Ältere Verkehrsteilnehmer

Der Anteil der Senioren an der Bevölkerung in Deutschland ist seit Anfang der 1990er Jahre kontinuierlich gestiegen. Er lag im Jahr 2000 bei 16 Prozent und beträgt derzeit etwa 21 Prozent. 2030 werden nach Prognosen des Statistischen Bundesamtes mehr als ein Viertel der Bevölkerung 65 Jahre oder älter sein, 2060 schon 34 Prozent. Diese Entwicklungen lassen eine Veränderung der Struktur des Unfallgeschehens im Straßenverkehr erwarten. Deshalb gab die Unfallforschung der Versicherer (UDV) eine Studie zur „Verbesserung der Verkehrssicherheit älterer Verkehrsteilnehmer“ in Auftrag.

Menschen wollen – auch im hohen Alter – mobil bleiben, sich im Verkehrsalltag sicher fühlen und sicher verhalten. Jedoch sind die Folgen von Straßenverkehrsunfällen mit Beteiligung von Senioren bereits heute alarmierend. Seit 1996 stieg deren Verunglücktenzahl im Vergleich zum gesamten Unfallgeschehen überproportional an. Im Jahr 2014 wurden in Deutschland 987 ältere Menschen bei Straßenverkehrsunfällen getötet, 12.197 schwer und 34.427 leicht verletzt. Fast ein Drittel (29 Prozent) aller Getöteten, fast die Hälfte (48 Prozent) der getöteten Fußgänger sowie über die Hälfte (57 Prozent) der getöteten Radfahrer waren ältere Verkehrsteilnehmer.

Im Zentrum der Studie standen folgende Aspekte:

  • die Ermittlung und Gegenüberstellung von objektiven Gefährdungspotenzialen und subjektiven Gefährdungswahrnehmungen älterer Menschen,

  • die Entwicklung von Gefährdungsprognosen auf der Grundlage von Szenarien, mit denen sich das erwartbare Spektrum zukünftiger Entwicklungen abbilden lässt, sowie

  • die Ableitung von Maßnahmen und Empfehlungen für eine alters- und altengerechte Mobilität in den Bereichen Verkehrsinfrastruktur, Fahrzeugsicherheit und Verkehrsverhalten.

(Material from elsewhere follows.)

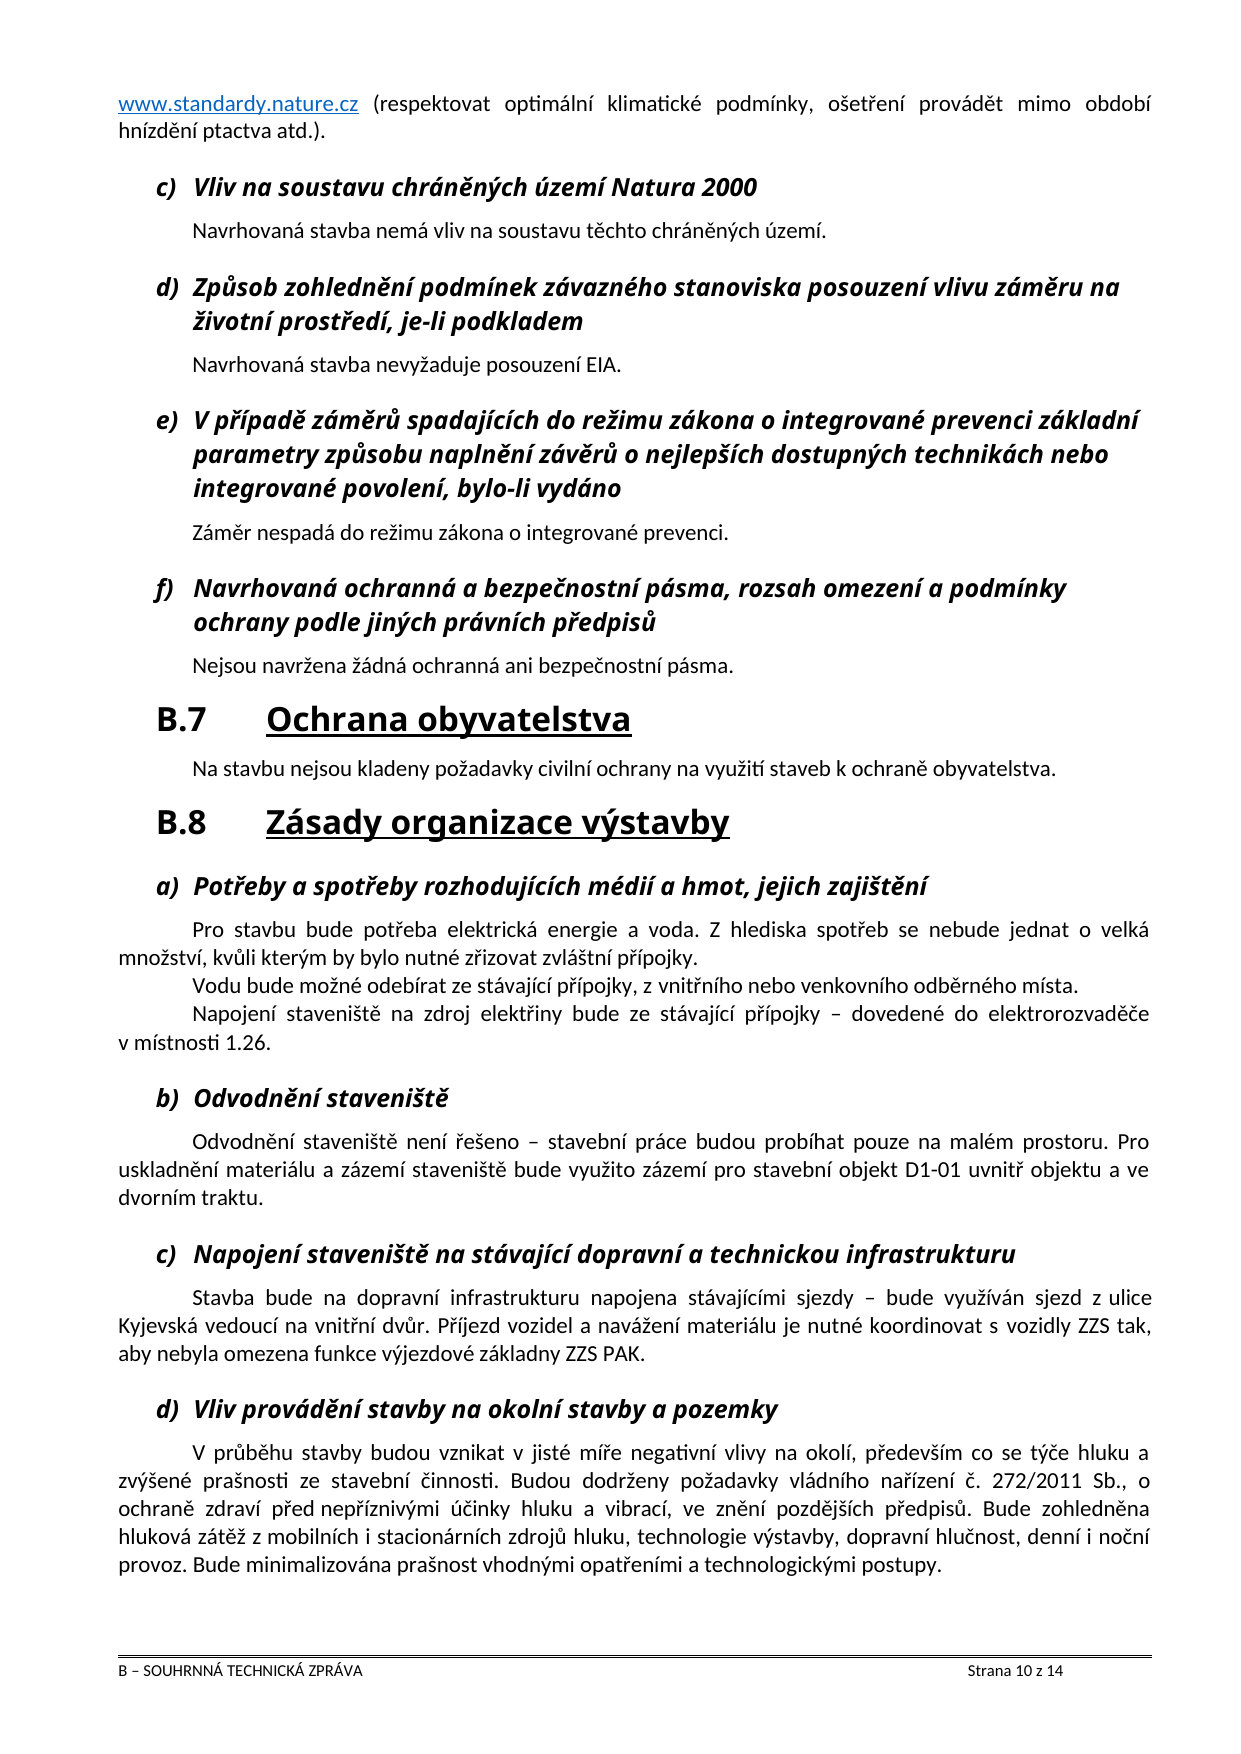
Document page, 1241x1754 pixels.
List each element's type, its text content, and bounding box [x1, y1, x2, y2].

Die Ermittlung der objektiven Gefährdungspotenziale erfolgte auf Basis differenzierter altersgruppenspezifischer Sonderauswertungen des Statistischen Bundesamtes über die Verkehrsunfallstatistik der Jahre 2001 bis 2006. Zur Ermittlung subjektiver Komponenten der Verkehrssicherheit älterer Verkehrsteilnehmer wurde eine repräsentative Befragung in Berlin zum Mobilitätsverhalten und zum subjektiven Sicherheitsempfinden älterer Menschen durchgeführt. An der schriftlichen Befragung beteiligten sich 2.760 Personen.

Die vorliegende Studie zeigte, dass sich objektive Befunde und subjektive Aussagen der befragten Fußgänger und Radfahrer weitgehend treffen. Es sind vor allem komplexe Situationen, die von älteren Verkehrsteilnehmern selbst als kritisch beurteilt werden.

Die Ergebnisse der Studie geben deutliche Hinweise auf künftige Handlungsfelder bezogen auf ältere Verkehrsteilnehmer. Kernaspekte betreffen die Verlangsamung, Vereinfachung und verbesserte Erkennbarkeit des Verkehrsgeschehens. Konkret tragen zur Verbesserung der Verkehrssicherheit älterer Verkehrsteilnehmer Maßnahmen im Bereich der Fahrerassistenz (vor allem im Sinne des „teilautonomen“ Fahrens), infrastrukturelle Maßnahmen zur Sicherung der Abbiegen und Kreuzungsvorgänge, die zunehmende Umsetzung einer „selbsterklärenden“ Straßengestaltung auf Landstraßen sowie Maßnahmen zur Einhaltung und Anpassung der Fahrgeschwindigkeiten an die Anforderungen von Fahrradfahrern und Fußgängern innerorts am wirksamsten bei.

Deshalb hat die UDV ein neues Forschungsprojekt „Sichere Knotenpunkte für schwächere Verkehrsteilnehmer“ initiiert. In dem neuen Forschungsvorhaben sollen verkehrstechnische Maßnahmen von der Planung bis zum Betrieb von Knotenpunkten analysiert werden, bei denen sich insbesondere die körperlichen und kognitiven Eigenschaften der Senioren am besten berücksichtigen lassen.

Die Ergebnisse dieser Untersuchungen sollen dazu dienen, spezifische Anforderungen der schwächeren Verkehrsteilnehmer zu formulieren und die Forderungen in entsprechende technische Regelwerke zu integrieren.